French bistros gobble tax break meant for diners

Author: By John Lichfield in Paris

The government, which gave up ?2.4bn (£2bn) in tax revenue to try to boost the flagging French restaurant industry, has declared the results to be “encouraging”. But this word is said to hide deep frustration, and even anger, among some ministers and in the Elysée Palace. The president of the largest French association of restaurateurs and hoteliers, Christine Pujol, warned her members yesterday that what came down could easily go up again. If restaurant owners do not play the game, she warned, the government might decide to restore the high tax rate on sit-down meals.

Some restaurateurs say that they have ploughed the extra cash into wage increases or extra staff, rather than price cuts. Others say that they needed the money simply to keep their heads above water. Didier, a restaurant owner in the 17th arrondissement of Paris, said: “The customers are accusing me ? in a friendly way so far ? of stealing their taxes but I had no choice. If I passed on the cuts, I would have to fire staff or go out of business.”

The French restaurant industry has been campaigning for seven years to have sit-down meals taxed at the lowest national VAT rate, just like take-away meals. The change was refused by the EU until President Nicolas Sarkozy persuaded Brussels last year that a tax cut was urgently needed to boost the flagging trade of French restaurants during the recession.

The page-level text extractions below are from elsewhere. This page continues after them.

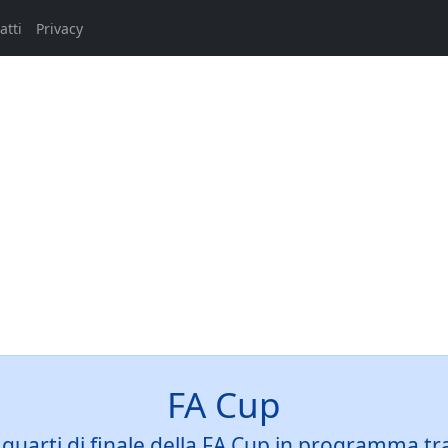
atti
Privacy
FA Cup
 quarti di finale della FA Cup in programma t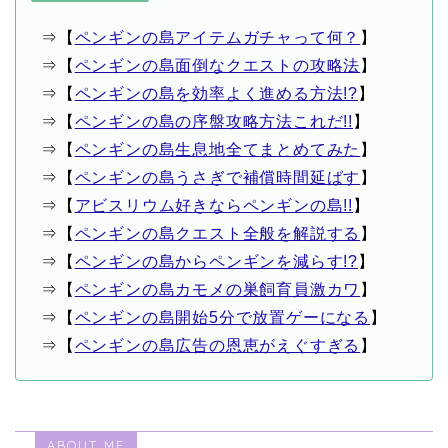
⇒【
ペンギンの島アイテムガチャって何？
】
⇒【
ペンギンの島面倒なクエストの攻略法
】
⇒【
ペンギンの島を効率よく進める方法!?
】
⇒【
ペンギンの島の序盤攻略方法これだ!!
】
⇒【
ペンギンの島生息地全てまとめてみた
】
⇒【
ペンギンの島うさぎで補償時間延ばす
】
⇒【
アビスリウム好きならペンギンの島!!
】
⇒【
ペンギンの島クエスト全般を解説する
】
⇒【
ペンギンの島からペンギンを減らす!?
】
⇒【
ペンギンの島カモメの巣飼育員激カワ
】
⇒【
ペンギンの島開始5分で放置ゲーになる
】
⇒【
ペンギンの島広告の恩恵がえぐすぎる
】
ABOUT ME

Under French law it was not possible to force restaurants to pass on the tax cuts. Each restaurant is free to set its own prices. The industry undertook, however, to cut prices on at least seven popular items on menus and to increase wages or staffing levels. A survey by the tourism ministry found that price cuts had been introduced by 90 per cent of restaurants in big chains such as Hippopotamus. They were much less common in traditional, privately-owned family restaurants or in small restaurant groups. Some privately-owned restaurants had opposed the VAT cut from the beginning, complaining it would mostly benefit down-market chains and increase, rather than ease, the unfair competition faced by “genuine” French restaurants.

The Minister for Economic Recovery, Patrick Devedjian, warned however, that restaurants had a moral duty to pass on the cuts, unless they were in severe economic difficulties. “The President kept his promise [by making the tax cuts]. In return the industry promised to cut prices and hire more staff,” he said. “This promise must also be kept if the industry wants to retain its credibility.”